EXERCISE AIM :: Look through the material below and copy exactly the lines from the line with "спорта, рекомендуется проверять" to the line with "привести к нарушению", those two lines included.

DATASET RECORDS ::
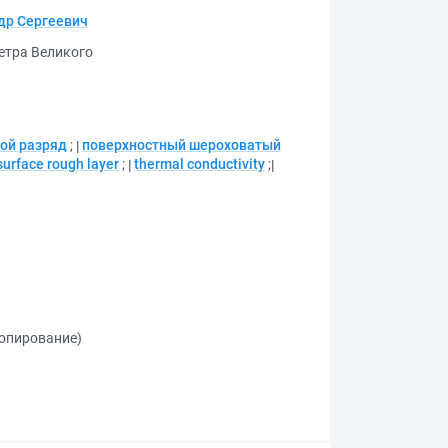
др Сергеевич
етра Великого
ой разряд
;
поверхностный шероховатый
surface rough layer
;
thermal conductivity
;
копирование)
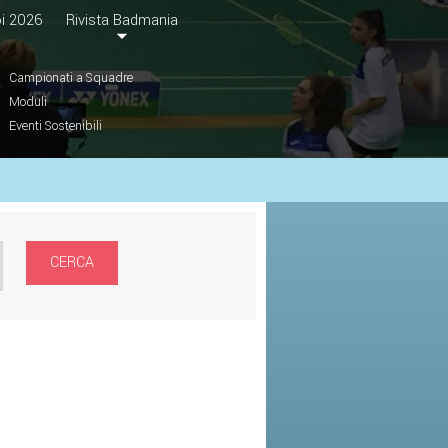
i 2026
Rivista Badmania
Campionati a Squadre
Moduli
Eventi Sostenibili
CERCA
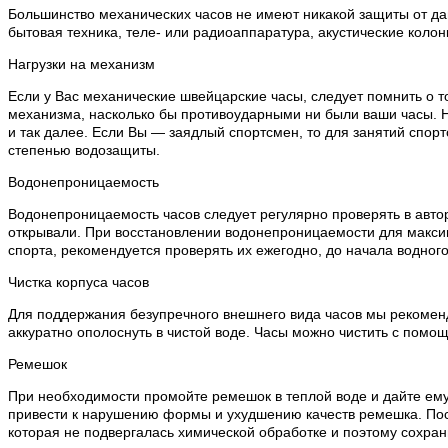
Большинство механических часов не имеют никакой защиты от дан
бытовая техника, теле- или радиоаппаратура, акустические колон
Нагрузки на механизм
Если у Вас механические швейцарские часы, следует помнить о т
механизма, насколько бы противоударными ни были ваши часы. Н
и так далее. Если Вы — заядлый спортсмен, то для занятий спо
степенью водозащиты.
Водонепроницаемость
Водонепроницаемость часов следует регулярно проверять в автор
открывали. При восстановлении водонепроницаемости для макси
спорта, рекомендуется проверять их ежегодно, до начала водного
Чистка корпуса часов
Для поддержания безупречного внешнего вида часов мы рекоменду
аккуратно ополоснуть в чистой воде. Часы можно чистить с помощ
Ремешок
При необходимости промойте ремешок в теплой воде и дайте ему
привести к нарушению формы и ухудшению качеств ремешка. Посл
которая не подвергалась химической обработке и поэтому сохран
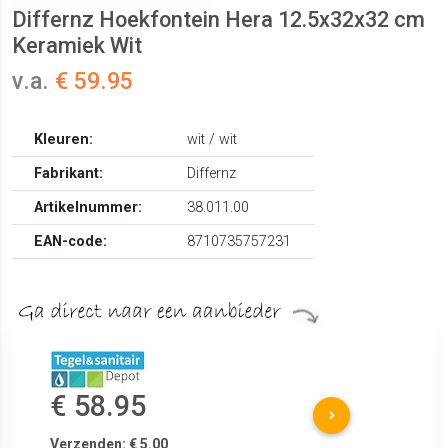
Differnz Hoekfontein Hera 12.5x32x32 cm
Keramiek Wit
v.a.
€ 59.95
Kleuren:
wit / wit
Fabrikant:
Differnz
Artikelnummer:
38.011.00
EAN-code:
8710735757231
€ 58.95
Verzenden: € 5.00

FINAL ANSWER ::
спорта, рекомендуется проверять их ежегодно, до начала водного
Чистка корпуса часов
Для поддержания безупречного внешнего вида часов мы рекоменду
аккуратно ополоснуть в чистой воде. Часы можно чистить с помощ
Ремешок
При необходимости промойте ремешок в теплой воде и дайте ему
привести к нарушению формы и ухудшению качеств ремешка. Посл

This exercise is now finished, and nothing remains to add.